President Joe Biden delivers remarks at a union event at the White House on Dec. 8, 2022. During the 2020 election Biden campaigned in part on respect for government experts and the federal workforce. NATHAN POSNER/ANADOLU AGENCY VIA GETTY IMAGES

Reardon said it’s too early to say, but he suspects the renewed momentum behind unionization could reflect broader trends in favor of labor in the American economy. In recent months, employees at Starbucks, Amazon and in the video game industry have engaged in high profile, and frequently successful, fights with their employers to form unions.

“We are certainly seeing an increase in membership, and one of the ways to really look at it is through the newer members at IRS, because they’re undergoing such a big hiring spree,” Reardon said. “As these new employees are coming in, we’re seeing a pretty significant surge in our number of members. Are we seeing these folks coming in now interested in us because of what’s happening in the larger labor movement, or is it simply because they’re coming into an environment where membership is already pretty good? I don’t know the answer, but what I do know is that they’re joining.”

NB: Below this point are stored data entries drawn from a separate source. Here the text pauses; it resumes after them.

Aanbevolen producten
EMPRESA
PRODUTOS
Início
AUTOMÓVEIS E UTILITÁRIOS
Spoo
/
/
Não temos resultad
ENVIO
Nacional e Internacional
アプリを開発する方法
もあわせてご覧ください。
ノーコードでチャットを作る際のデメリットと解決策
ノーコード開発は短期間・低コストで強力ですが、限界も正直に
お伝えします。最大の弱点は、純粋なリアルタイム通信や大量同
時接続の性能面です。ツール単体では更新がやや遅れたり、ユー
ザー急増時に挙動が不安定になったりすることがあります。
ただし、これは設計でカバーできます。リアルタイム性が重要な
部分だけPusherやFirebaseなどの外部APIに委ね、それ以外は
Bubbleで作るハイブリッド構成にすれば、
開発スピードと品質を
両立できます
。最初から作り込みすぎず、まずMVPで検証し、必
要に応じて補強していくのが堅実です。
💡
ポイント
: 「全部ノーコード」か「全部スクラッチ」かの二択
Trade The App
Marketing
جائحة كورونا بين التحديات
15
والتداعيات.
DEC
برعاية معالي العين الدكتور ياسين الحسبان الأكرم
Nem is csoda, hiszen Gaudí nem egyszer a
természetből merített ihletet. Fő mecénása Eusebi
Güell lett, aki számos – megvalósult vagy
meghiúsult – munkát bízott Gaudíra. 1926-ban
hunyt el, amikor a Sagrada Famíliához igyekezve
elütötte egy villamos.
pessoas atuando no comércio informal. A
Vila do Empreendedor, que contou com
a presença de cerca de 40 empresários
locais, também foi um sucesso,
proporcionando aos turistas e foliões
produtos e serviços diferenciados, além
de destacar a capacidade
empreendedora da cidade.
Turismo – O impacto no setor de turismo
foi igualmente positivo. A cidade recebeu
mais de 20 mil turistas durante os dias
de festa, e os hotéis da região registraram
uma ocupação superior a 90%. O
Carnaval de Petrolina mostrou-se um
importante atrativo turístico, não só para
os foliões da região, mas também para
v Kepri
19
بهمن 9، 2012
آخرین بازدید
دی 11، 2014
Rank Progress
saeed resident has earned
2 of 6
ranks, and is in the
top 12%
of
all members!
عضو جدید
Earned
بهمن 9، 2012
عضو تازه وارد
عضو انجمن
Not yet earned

Reardon also suggested that the tumult of the Trump administration has taught unions, after years of declining membership and power, how to sell themselves to employees.

“One of the lessons we as an organization have really learned is to show our work,” he said. “We’ve always done a really great job of making things happen, but I think sometimes we were too quick to get on to the next issue and try to win on the next thing, and we didn’t often take the time necessary to celebrate the win. And even when you don’t win, we need to tell our members what we’ve done in the fight and why. Because those are a couple things that are central to what members want: They want you to fight and to care about them.”